David and Felipe on Hall of Impossible Dreams with a deep dive into PhysicsForums and Dead Internet Theory:

The LLM-written portions of this thread are 92% of the total word count. If this were a representative sample of the Internet, it would be reasonable to describe the Internet as ‘dead’.

A flood of AI slop on the internet has profound and unpredictable downstream effects. There's the economic impact of Google Zero, the social implications of treating others like NPCs when you can't be certain if there's a real person behind that account, and so much more. But one effect that sticks in the back of my brain on a low simmer is just distrust of these AI answer bots like Perplexity or Google's AI Overviews. Not specifically because I think they're hallucinating wrong information — which they most certainly are — but more-so because I wonder if they can develop good taste.

Whether it's Google wanting to "Do the Googling for you" or OpenAI's Operator that will puppeteer a web browser and take actions on your behalf it's clear that AI companies think consumers will get value by offloading more to these AI systems.

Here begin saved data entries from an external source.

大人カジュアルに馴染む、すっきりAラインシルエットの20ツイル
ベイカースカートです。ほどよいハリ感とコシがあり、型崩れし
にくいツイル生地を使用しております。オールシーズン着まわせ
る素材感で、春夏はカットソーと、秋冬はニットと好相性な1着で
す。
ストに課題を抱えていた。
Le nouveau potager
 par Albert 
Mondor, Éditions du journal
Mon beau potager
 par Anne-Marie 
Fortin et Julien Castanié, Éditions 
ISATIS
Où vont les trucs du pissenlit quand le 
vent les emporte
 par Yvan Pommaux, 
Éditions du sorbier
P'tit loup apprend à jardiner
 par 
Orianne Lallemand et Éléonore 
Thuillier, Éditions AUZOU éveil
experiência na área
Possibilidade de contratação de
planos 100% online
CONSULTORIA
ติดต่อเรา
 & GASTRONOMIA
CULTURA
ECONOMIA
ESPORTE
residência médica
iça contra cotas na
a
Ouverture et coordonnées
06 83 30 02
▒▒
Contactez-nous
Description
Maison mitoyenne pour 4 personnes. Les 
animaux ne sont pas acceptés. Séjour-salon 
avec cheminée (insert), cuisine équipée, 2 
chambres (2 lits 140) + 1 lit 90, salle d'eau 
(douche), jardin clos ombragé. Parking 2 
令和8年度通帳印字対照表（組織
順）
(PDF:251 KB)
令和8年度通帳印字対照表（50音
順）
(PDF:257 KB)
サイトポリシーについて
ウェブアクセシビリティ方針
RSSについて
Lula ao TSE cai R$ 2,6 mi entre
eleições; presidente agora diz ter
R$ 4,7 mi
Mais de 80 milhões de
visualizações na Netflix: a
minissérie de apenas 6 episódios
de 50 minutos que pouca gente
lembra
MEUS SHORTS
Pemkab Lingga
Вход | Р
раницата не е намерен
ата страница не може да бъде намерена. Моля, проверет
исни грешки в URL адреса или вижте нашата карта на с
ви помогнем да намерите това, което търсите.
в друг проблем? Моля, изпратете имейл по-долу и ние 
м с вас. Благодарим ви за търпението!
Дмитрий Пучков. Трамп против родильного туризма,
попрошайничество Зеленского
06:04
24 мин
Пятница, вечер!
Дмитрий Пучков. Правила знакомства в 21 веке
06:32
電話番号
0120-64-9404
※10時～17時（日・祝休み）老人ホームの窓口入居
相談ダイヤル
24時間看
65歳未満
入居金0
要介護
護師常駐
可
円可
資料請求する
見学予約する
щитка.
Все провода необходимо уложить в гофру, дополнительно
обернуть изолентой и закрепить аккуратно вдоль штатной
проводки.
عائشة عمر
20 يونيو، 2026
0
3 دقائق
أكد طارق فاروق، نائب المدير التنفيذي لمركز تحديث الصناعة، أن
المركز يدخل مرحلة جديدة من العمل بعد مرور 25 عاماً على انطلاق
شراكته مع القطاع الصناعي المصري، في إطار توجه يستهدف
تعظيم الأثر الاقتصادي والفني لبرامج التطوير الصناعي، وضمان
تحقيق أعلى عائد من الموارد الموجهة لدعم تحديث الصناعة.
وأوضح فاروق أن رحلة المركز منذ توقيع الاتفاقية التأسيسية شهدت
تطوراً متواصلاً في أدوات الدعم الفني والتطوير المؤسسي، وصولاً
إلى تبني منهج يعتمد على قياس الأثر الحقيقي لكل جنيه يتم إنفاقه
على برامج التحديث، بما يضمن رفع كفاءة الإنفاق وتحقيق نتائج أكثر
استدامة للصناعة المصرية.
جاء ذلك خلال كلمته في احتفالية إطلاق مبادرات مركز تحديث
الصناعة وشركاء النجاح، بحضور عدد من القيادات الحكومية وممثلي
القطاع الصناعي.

However, in their current iteration I see a lot of these products as similar to Buddy the Elf finding the "World's Best Cup of Coffee". Will they be able to develop discerning taste or if I ask them to "Find me the best vacuum cleaner" will they just regurgitate AI slop affiliate marketing listicles? What happens if 80% of the search results become AI slop? I think most people have an intuitive sense of which of the ten blue links they want to trust but will AI be able to develop that sense?

What happens if answer bots have no taste?